Your bones were mended, lacerations healed.
The nurses kept the pressure sores at bay.
For all of this, your soul could not be hailed
back from the stars into that quiet clay.

Insurance coverage tapped and savings gone,
there was no choice except to make the call.
The doctors came—with somber denouement
you were declared as unrecoverable.

I held your hand in both of mine. Machines
were gently disconnected. Line graphs
that danced desultory rhythms on the screens
lost all expression to an air of grief.

To think it happened only blocks from here,
close enough I might have heard the sound
of metal smashing, sirens speeding near
to lift your shattered body from the ground.

To think that as the surgeons cracked your chest
and opened up your skull to free the blood,
I watched the evening news, reclined at rest,
and snacked on crackers in a tranquil mood.

It’s fitting, then—I guess—these maple leaves
turn red as gore around the time we met,
a keen reminder that our vivid lives
lay at the mercy of an unguessed fate.

This is the day we met, a day of cheer—
or so it was a million years ago.
Your ashes dream throughout the tireless years
above the hearth—a ghostly afterglow.

Maybe I use poetry to in some way explore and seek understanding into the concept of death. Maybe the inevitable has so occupied my thoughts since I was still a toddler that it only comes naturally to me now. Maybe it is the one thing we all share, no matter what. Even if there might be some immortal among us, walking through the ages observing our histories, he too must eventually die as the sun expands and incinerates the upper mantle from of our world. Death is something every living thing has in common. It is a bond we all share. So, then, is tragedy, loss, and finding some way to live and move on.

i found God

Photos of Aylan Kurdi, the 3 year old Syrian refugee who drowned in the Aegean Sea off the coast of Bodrum, Turkey, have haunted my thoughts for several weeks now.

i found God

cradled in the pensive palms of earth,
his head rocked slightly in the gentle surge,
caressed by waves that murmured quiet prayers;
his arms lay pale and tranquil at his side,
his legs pulled partly up as if in sleep—
perhaps he slept, but he would never wake.

eyelids lightly closed on sunken dreams,
a cherub cheek lay pressed against dark sands;
and clothes that only hours before were filled
with flames of life and curiosity
now covered only stillness like a bruise,
a shroud still dripping fathoms’ worth of rheum.

peace was on his brow, immeasurable—
such contrast to the violence of his plight;
what circumstance would bring a child here
curled sleeping cold and graying on the shore,
his shrieks of laughter silenced to a sigh
caught strangled in the throats of passersby?

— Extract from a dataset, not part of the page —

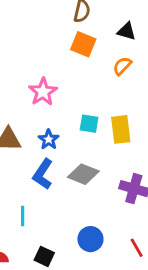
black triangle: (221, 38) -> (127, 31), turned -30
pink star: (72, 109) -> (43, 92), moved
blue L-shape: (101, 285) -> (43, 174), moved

this is God, i thought, in all his glory—
we praise with words his name, then turn and plunge
him flailing in the dark of angry seas
until his strength plays out and every breath
is filled with brine—and sudden quietude—
just flotsam on the altars of the deep.

yes—i found God on the beach today,
the seagulls circled high above his head
and cried their long and steady mournful calls;
the people saw him and they knelt in prayer,
hands clutching at their heaving, hollowed breasts,
all hope of penance ripped from out their souls.

If fatherhood has given me anything, it is an incredible pain in my chest at the sight of a dead, abused or impoverished child. I see the eyes of my baby son in the face of every child. I’ve heard it said that God is revealed in the face of our children, in their innocence, love and wonder. If this is true, then there is no hope of salvation for any of us, for we are all responsible and we all bear the shame of such atrocities.